While loading my dataset using python code on the AWS server using Spyder, I get the following error:
File "<ipython-input-19-7b2e7b5812b3>", line 1, in <module>
ffemq12 = load_h2odataframe_returns(femq12) #; ffemq12 = add_fold_column(ffemq12)
File "D:\Ashwin\do\init_sm.py", line 106, in load_h2odataframe_returns
fr=h2o.H2OFrame(python_obj=returns)
File "C:\Program Files\Anaconda2\lib\site-packages\h2o\frame.py", line 106, in __init__
column_names, column_types, na_strings, skipped_columns)
File "C:\Program Files\Anaconda2\lib\site-packages\h2o\frame.py", line 147, in _upload_python_object
self._upload_parse(tmp_path, destination_frame, 1, separator, column_names, column_types, na_strings, skipped_columns)
File "C:\Program Files\Anaconda2\lib\site-packages\h2o\frame.py", line 321, in _upload_parse
ret = h2o.api("POST /3/PostFile", filename=path)
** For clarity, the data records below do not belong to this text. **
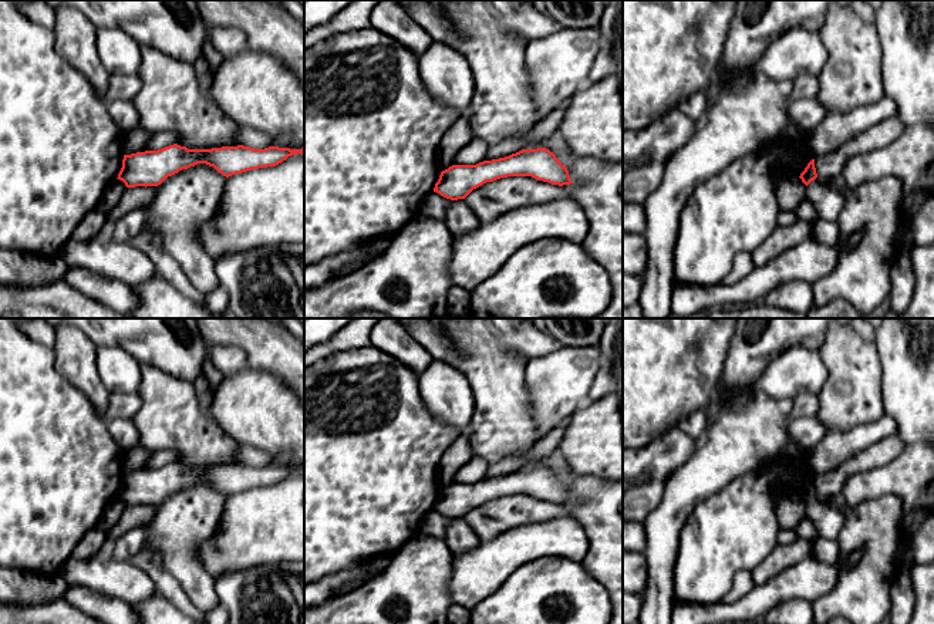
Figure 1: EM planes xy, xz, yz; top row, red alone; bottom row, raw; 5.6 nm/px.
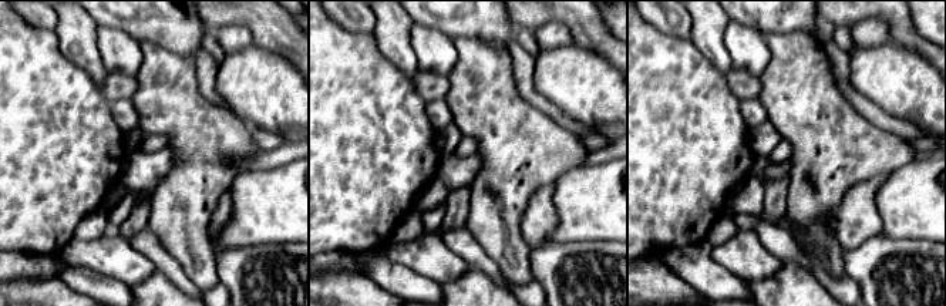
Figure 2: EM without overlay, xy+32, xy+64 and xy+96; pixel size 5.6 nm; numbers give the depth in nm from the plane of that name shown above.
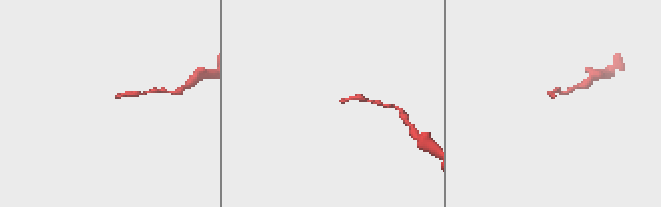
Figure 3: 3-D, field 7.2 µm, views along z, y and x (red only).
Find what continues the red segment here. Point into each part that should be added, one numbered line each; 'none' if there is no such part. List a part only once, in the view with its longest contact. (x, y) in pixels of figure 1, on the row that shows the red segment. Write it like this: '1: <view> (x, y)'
none

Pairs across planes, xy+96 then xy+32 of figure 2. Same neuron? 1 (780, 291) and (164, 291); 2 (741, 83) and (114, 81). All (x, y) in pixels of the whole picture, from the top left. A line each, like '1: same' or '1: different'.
1: same
2: same

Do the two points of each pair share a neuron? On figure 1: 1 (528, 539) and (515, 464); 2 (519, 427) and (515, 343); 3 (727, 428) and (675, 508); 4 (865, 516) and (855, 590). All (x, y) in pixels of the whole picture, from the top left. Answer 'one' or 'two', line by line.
1: two
2: one
3: one
4: one

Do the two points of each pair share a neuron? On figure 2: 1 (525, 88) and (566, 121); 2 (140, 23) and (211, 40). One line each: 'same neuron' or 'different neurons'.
1: same neuron
2: same neuron

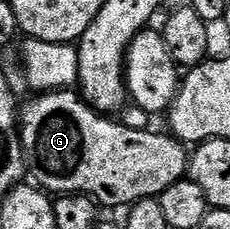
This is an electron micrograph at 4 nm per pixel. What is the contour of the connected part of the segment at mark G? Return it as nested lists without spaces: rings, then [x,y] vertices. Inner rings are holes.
[[[56,91],[56,92],[40,92],[38,95],[32,96],[32,101],[21,109],[21,132],[23,135],[23,150],[27,156],[27,167],[30,176],[33,178],[36,186],[42,187],[51,195],[82,195],[91,198],[92,201],[100,206],[106,205],[123,205],[122,207],[130,207],[136,205],[139,201],[144,201],[150,197],[159,198],[165,191],[169,191],[169,187],[173,187],[173,183],[184,180],[189,173],[189,149],[184,142],[180,141],[174,135],[168,135],[166,132],[155,133],[151,129],[145,131],[133,131],[133,127],[125,127],[122,120],[112,119],[110,116],[98,113],[96,109],[91,108],[82,96],[75,91]]]

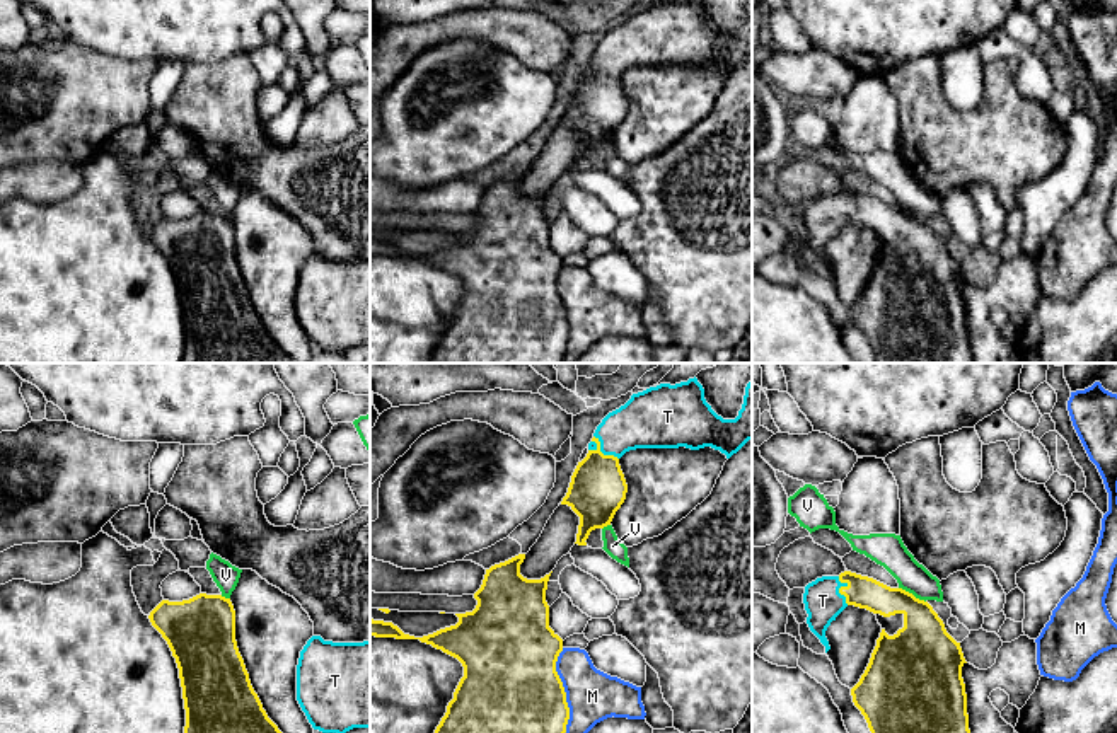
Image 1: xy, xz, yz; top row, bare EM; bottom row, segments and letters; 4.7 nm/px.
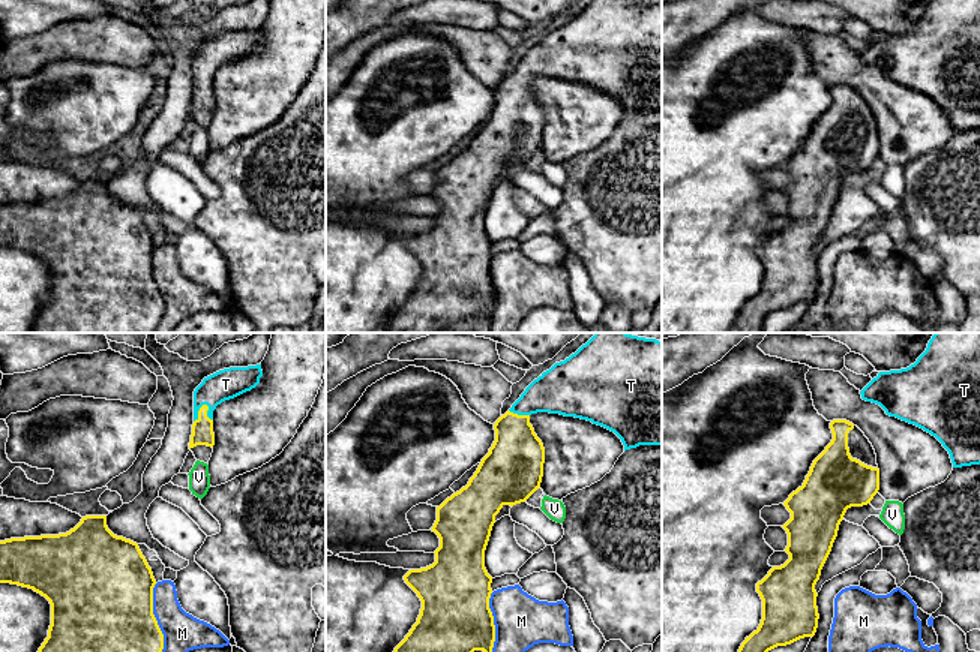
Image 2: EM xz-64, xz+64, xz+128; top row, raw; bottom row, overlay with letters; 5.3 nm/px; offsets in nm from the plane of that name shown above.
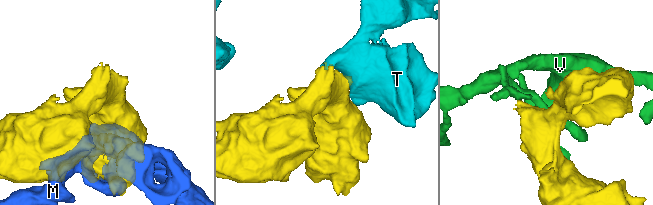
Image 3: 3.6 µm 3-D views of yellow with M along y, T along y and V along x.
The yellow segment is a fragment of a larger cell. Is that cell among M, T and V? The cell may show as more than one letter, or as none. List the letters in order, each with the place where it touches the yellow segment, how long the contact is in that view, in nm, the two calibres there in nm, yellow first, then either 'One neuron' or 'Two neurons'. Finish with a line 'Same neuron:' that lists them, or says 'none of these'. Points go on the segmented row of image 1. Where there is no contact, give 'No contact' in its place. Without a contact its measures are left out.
M: Touches yellow at xz (563, 691). Shared border 400 nm. Thickness 440 nm (yellow) against 240 nm. Two neurons
T: Touches yellow at xz (601, 452). Shared border 170 nm. Thickness 260 nm (yellow) against 240 nm. One neuron
V: Touches yellow at yz (911, 594). Shared border 150 nm. Thickness 260 nm (yellow) against 160 nm. Two neurons
Same neuron: T

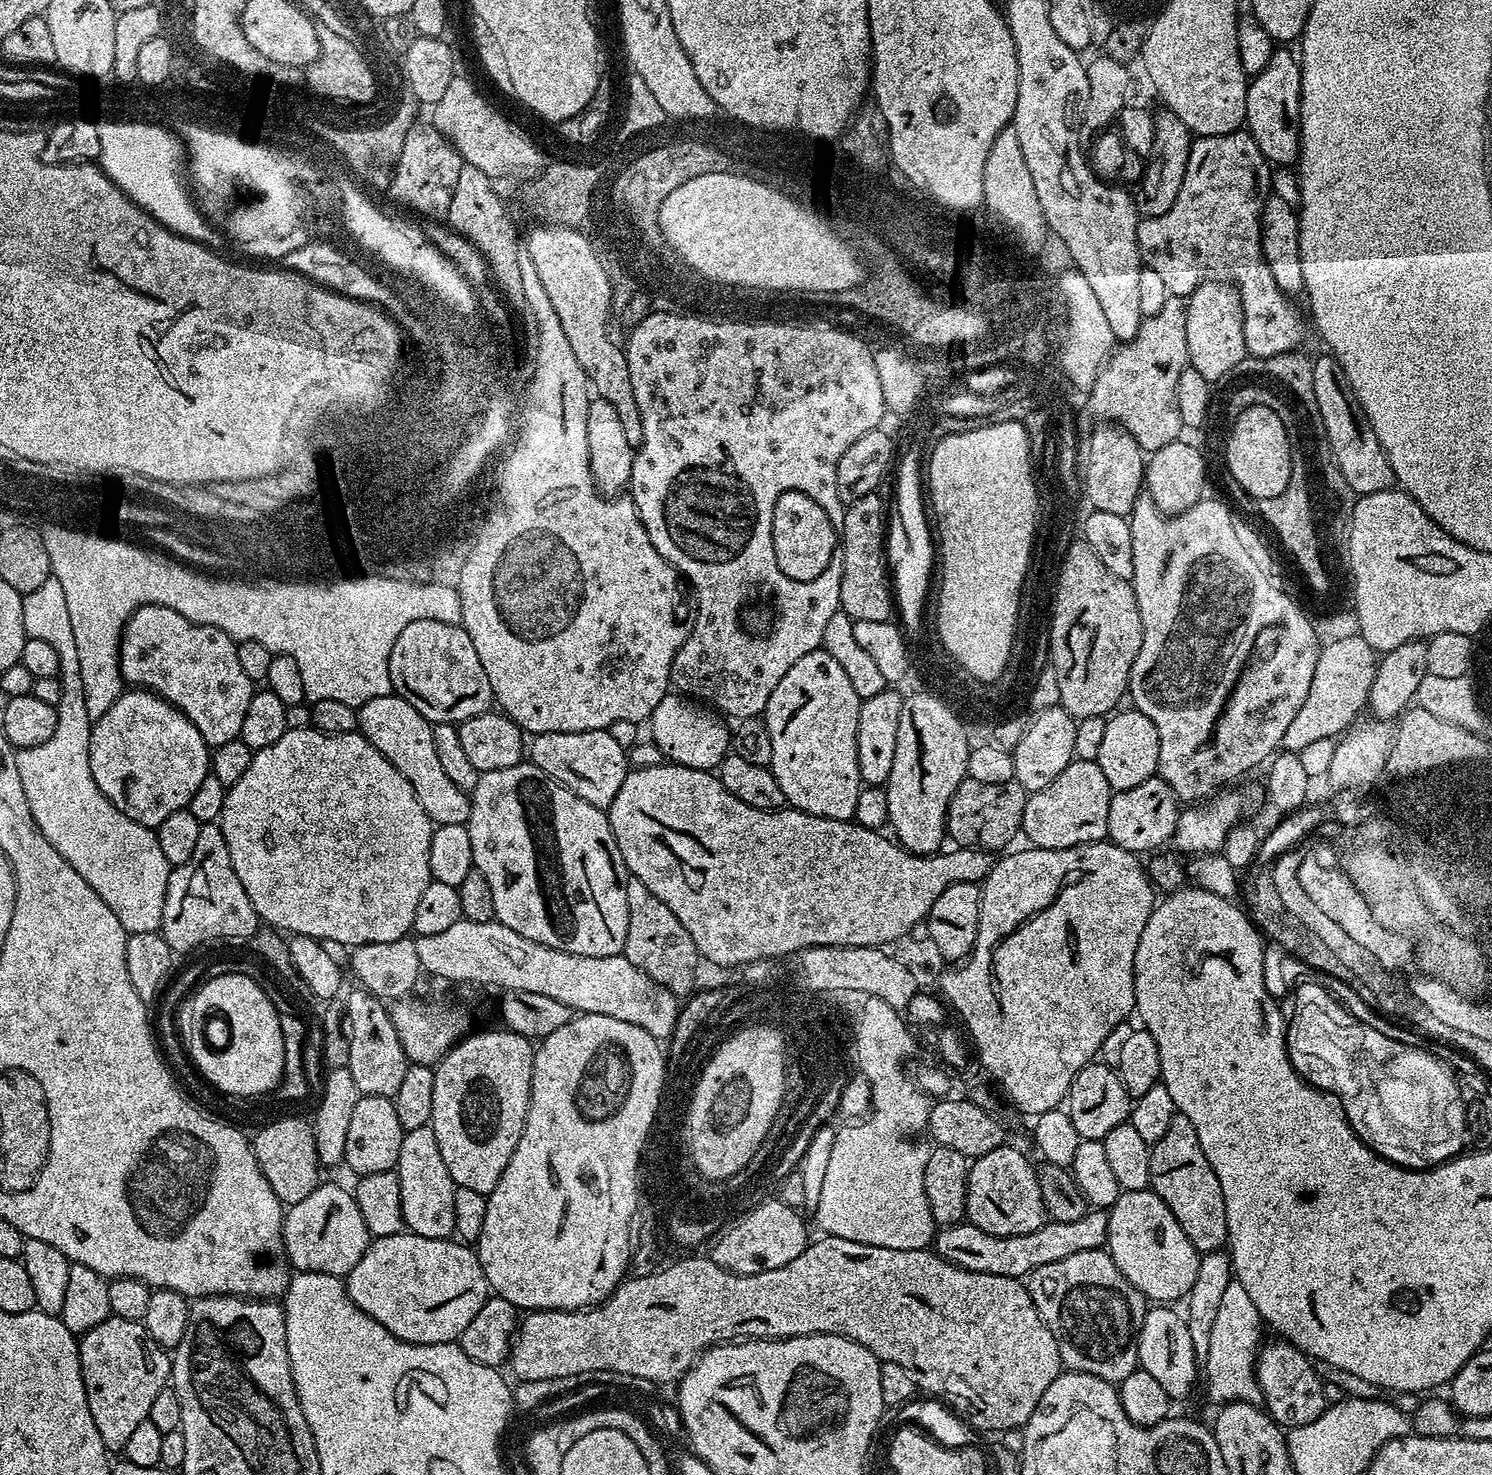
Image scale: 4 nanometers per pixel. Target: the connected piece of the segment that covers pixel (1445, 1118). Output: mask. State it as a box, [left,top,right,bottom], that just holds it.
[1286,982,1462,1170]

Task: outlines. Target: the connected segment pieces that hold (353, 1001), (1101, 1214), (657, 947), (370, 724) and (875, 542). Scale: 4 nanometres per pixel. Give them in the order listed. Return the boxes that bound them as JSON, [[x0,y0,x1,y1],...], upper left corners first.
[[344,986,410,1098],[934,1209,1108,1279],[624,878,702,998],[358,696,472,826],[838,491,894,622]]

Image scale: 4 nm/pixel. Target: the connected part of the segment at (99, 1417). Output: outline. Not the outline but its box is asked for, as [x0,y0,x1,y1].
[80,1316,172,1453]

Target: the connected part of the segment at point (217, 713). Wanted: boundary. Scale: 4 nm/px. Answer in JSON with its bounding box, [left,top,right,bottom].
[120,604,254,748]

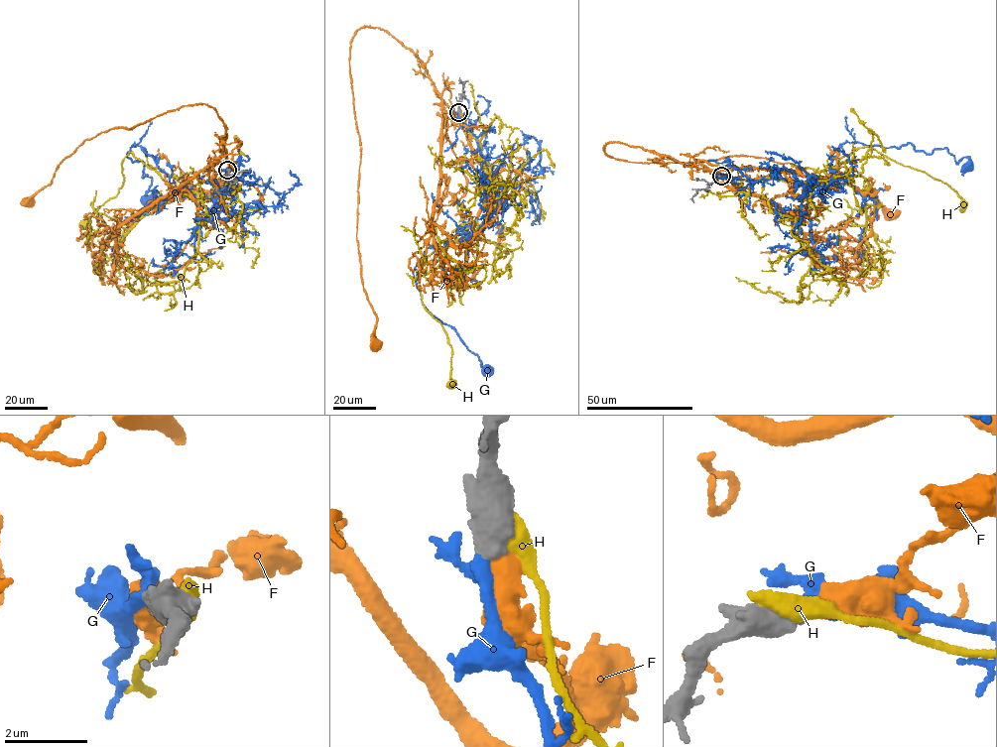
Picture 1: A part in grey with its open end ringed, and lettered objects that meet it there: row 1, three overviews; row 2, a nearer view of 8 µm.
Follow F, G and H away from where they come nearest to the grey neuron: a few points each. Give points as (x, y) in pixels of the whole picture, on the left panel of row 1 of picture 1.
F: (228, 170), (224, 148), (219, 157), (227, 136), (215, 111), (184, 105), (83, 140), (28, 202)
G: (227, 170), (216, 198), (181, 197), (132, 144), (126, 156), (152, 178), (145, 201)
H: (229, 170), (225, 194), (212, 199), (195, 192), (188, 198), (130, 152), (121, 163), (122, 186), (86, 224)

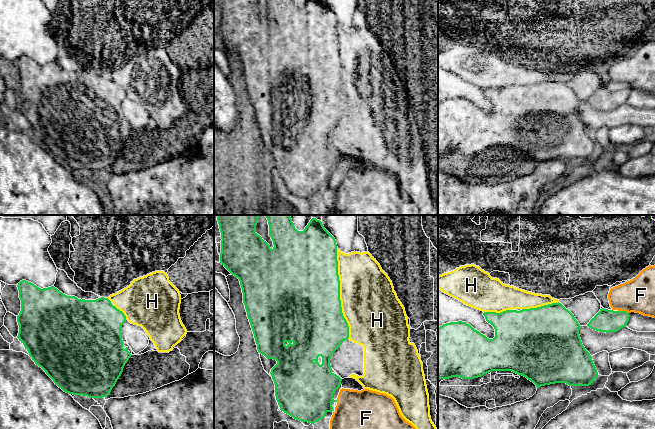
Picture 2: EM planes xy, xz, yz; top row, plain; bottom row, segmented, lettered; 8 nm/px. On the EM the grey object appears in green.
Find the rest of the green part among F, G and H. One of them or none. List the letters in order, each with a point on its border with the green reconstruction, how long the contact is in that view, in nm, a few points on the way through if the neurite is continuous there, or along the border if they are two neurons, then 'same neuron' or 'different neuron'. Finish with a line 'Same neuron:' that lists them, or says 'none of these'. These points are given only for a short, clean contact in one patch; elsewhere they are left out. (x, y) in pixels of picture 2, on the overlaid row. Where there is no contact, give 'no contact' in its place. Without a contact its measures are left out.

File "C:\Program Files\Anaconda2\lib\site-packages\h2o\h2o.py", line 104, in api
return h2oconn.request(endpoint, data=data, json=json, filename=filename, save_to=save_to)
File "C:\Program Files\Anaconda2\lib\site-packages\h2o\backend\connection.py", line 415, in request
raise H2OConnectionError("Unexpected HTTP error: %s" % e)
I am running this python code on Spyder on the AWS server. The code works fine up to half the dataset (1.5gb/3gb) but throws an error if I increase the data size. I tried increasing the RAM from 61gb to 122 GB but it is still giving me the same error.
Loading the data file
femq12 = pd.read_csv(r"H:\Ashwin\dta\datafile.csv")
ffemq12 = load_h2odataframe_returns(femq12)
Initializing h2o
h2o.init(nthreads = -1,max_mem_size="150G")
Loading h2o
Connecting to H2O server at http://127.0.0.1:54321... successful. -------------------------- ------------------------------------ H2O cluster uptime: 01 secs H2O cluster timezone: UTC H2O data parsing timezone: UTC H2O cluster version: 3.22.1.3 H2O cluster version age: 18 days H2O cluster total nodes: 1 H2O cluster free memory: 133.3 Gb H2O cluster total cores: 16 H2O cluster allowed cores: 16 H2O cluster status: accepting new members, healthy H2O connection proxy: H2O internal security:
False H2O API Extensions: Algos, AutoML, Core V3, Core V4 Python version: 2.7.15 final
I suspect it is a memory issue. But even after increasing RAM and max_mem_size, the dataset is not loading.
Any ideas to fix the error would be appreciated. Thank you.